Smiley woke me up, 2: OO AM the first night. You always sleep with one eye open; I was up in a heart beat. ‘Yaw, Smiley,’ I said, ‘where are you?’ it was dark. ‘Right here blue.’ He said.
‘How many you think we’ve lost?’ Smiley asked me.
‘Too hard to tell in this dark thick abyss of a forest,’ I replied.
‘We’ll see each other in a few days, when it’s all over I suppose.’ I added.
That afternoon, we fought on Lafayette Road. It was another bloody hit. We had fought back and forth on the road all day long. Would it ever end…yaw, that’s what I was saying back then. We named the road afterwards Bloody Lane. Then morning came. Bragg knew where everyone was, it seemed. It was foggy that morning I remember–; late in the morning, in and out of the woods, up and down. Would it ever end? The worse frighten was on my line, what they called Thomas’s Line. Thousands were being killed. Some soldier’s running back across the Ridge. But old Thomas stayed there like a rock.
“It seemed our Company was blown to smithereens (he moaned a bit, the barber started to tremble but calmed himself down)…scariest moment for both Smiley and me was when it was dark and we had to run right up to the muzzles of their guns. I didn’t mind dying, but I didn’t want one in my mouth either. We were told the next day to retreat to the nearest town. We were getting beaten pretty badly. At the end very few men came out of the woods alive. For a number of days I had not heard any birds singing. Now on that last day, the guns silent, I could hear the birds again. Maybe that was the best part of the battle, them damn birds singing again. Like Smiley said, ‘…when your wounded and thinking your about to die, the grass looks so much greener.’ It is all so strange now, so many years gone by”‘.
“You ok, Mr. Blue,” said the sheriff as he walked through the door–the barber stopping instantly from shaving, still a little nervous.
“Blue,” said Blue franticly.
“Yes,” replied the sheriff jumping backwards and to the side. “I just came to see if you were still my deputy, and let the barber know he can put the bill on the cities counsels’ bill.”
Blue now opening up his eyes, sweating: “Yes, yes, yes…” don’t spook me.

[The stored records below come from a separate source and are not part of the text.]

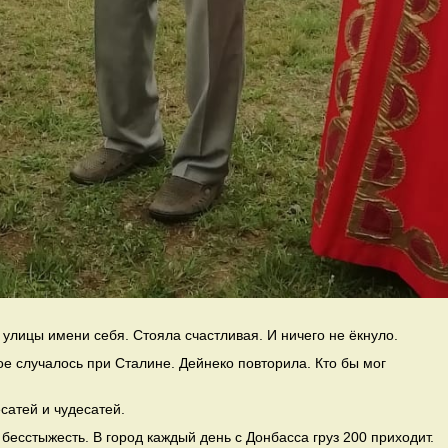
улицы имени себя. Стояла счастливая. И ничего не ёкнуло.
ое случалось при Сталине. Дейнеко повторила. Кто бы мог
сатей и чудесатей.
и бесстыжесть. В город каждый день с Донбасса груз 200 приходит.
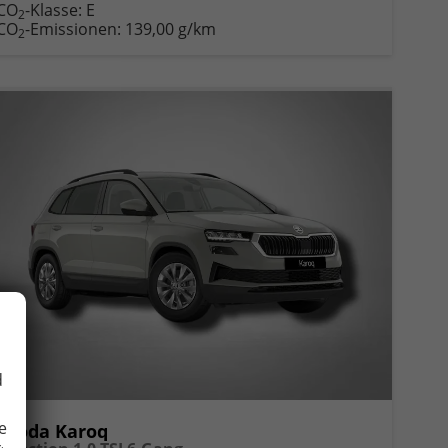
CO
-Klasse:
E
2
CO
-Emissionen:
139,00 g/km
2
d
e
Skoda Karoq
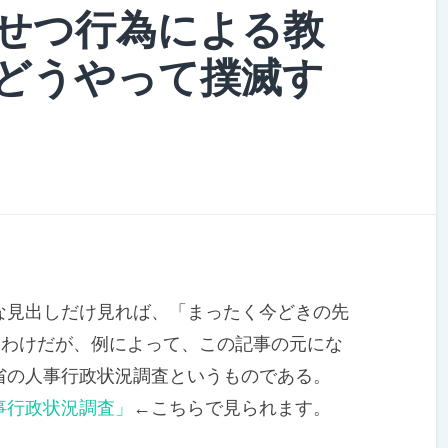
せつ行為による教
どうやって撲滅す
見出しだけ見れば、「まったく今どきの先
るわけだが、例によって、この記事の元にな
省の人事行政状況調査というものである。
事行政状況調査」
←こちらで見られます。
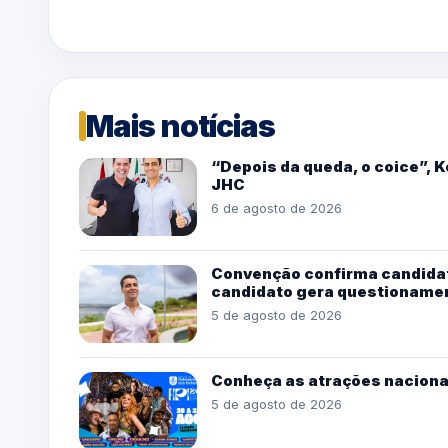
Mais notícias
“Depois da queda, o coice”, 
JHC
6 de agosto de 2026
Convenção confirma candidat
candidato gera questioname
5 de agosto de 2026
Conheça as atrações naciona
5 de agosto de 2026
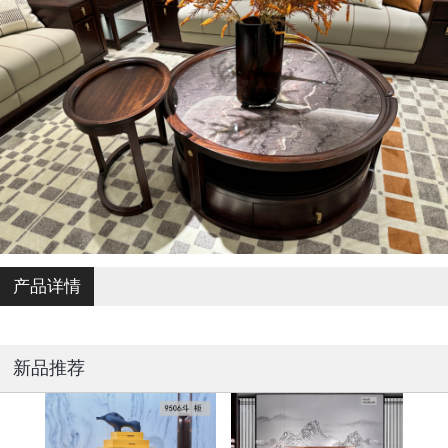
产品详情
新品推荐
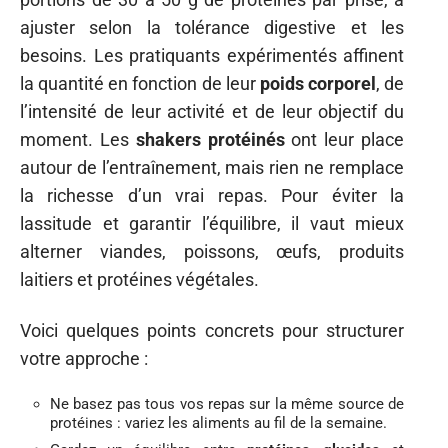
ajuster selon la tolérance digestive et les
besoins. Les pratiquants expérimentés affinent
la quantité en fonction de leur
poids corporel
, de
l’intensité de leur activité et de leur objectif du
moment. Les
shakers protéinés
ont leur place
autour de l’entraînement, mais rien ne remplace
la richesse d’un vrai repas. Pour éviter la
lassitude et garantir l’équilibre, il vaut mieux
alterner viandes, poissons, œufs, produits
laitiers et protéines végétales.
Voici quelques points concrets pour structurer
votre approche :
Ne basez pas tous vos repas sur la même source de
protéines : variez les aliments au fil de la semaine.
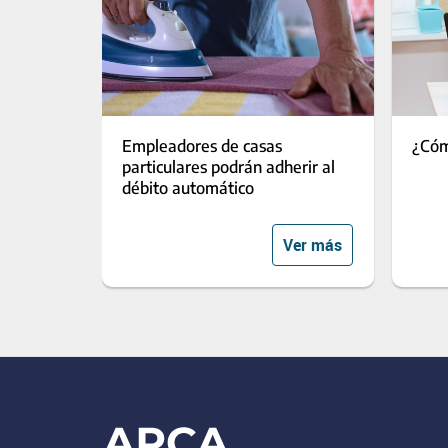
Empleadores de casas
¿Cóm
particulares podrán adherir al
débito automático
Ver más
Footer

Said Andy the barber, “I’ll fix the bill the way you said, but I think you best leave Mr. Blue alone, he’s been having some rough dreams, that Chickamauga battle Mr. Blue, it was a bad one.”
Blue rubbing his eyes, focusing them, commented: “Had an old dream, Chickamauga, yaw, that’s right…”
Said the Sheriff, “I heard it was quite the battle?”
“Sure was,” answered Blue–getting up from his shave. The barber was just going over a section of his face a second time. And Blue knew the barber was too scared now to continue.
“Hello Sheriff,” said Blue, “let’s go check the town out, I want to get drunk, maybe you got some more credit?”
“Sounds good, Mr. Blue, or should I say Deputy Blue?”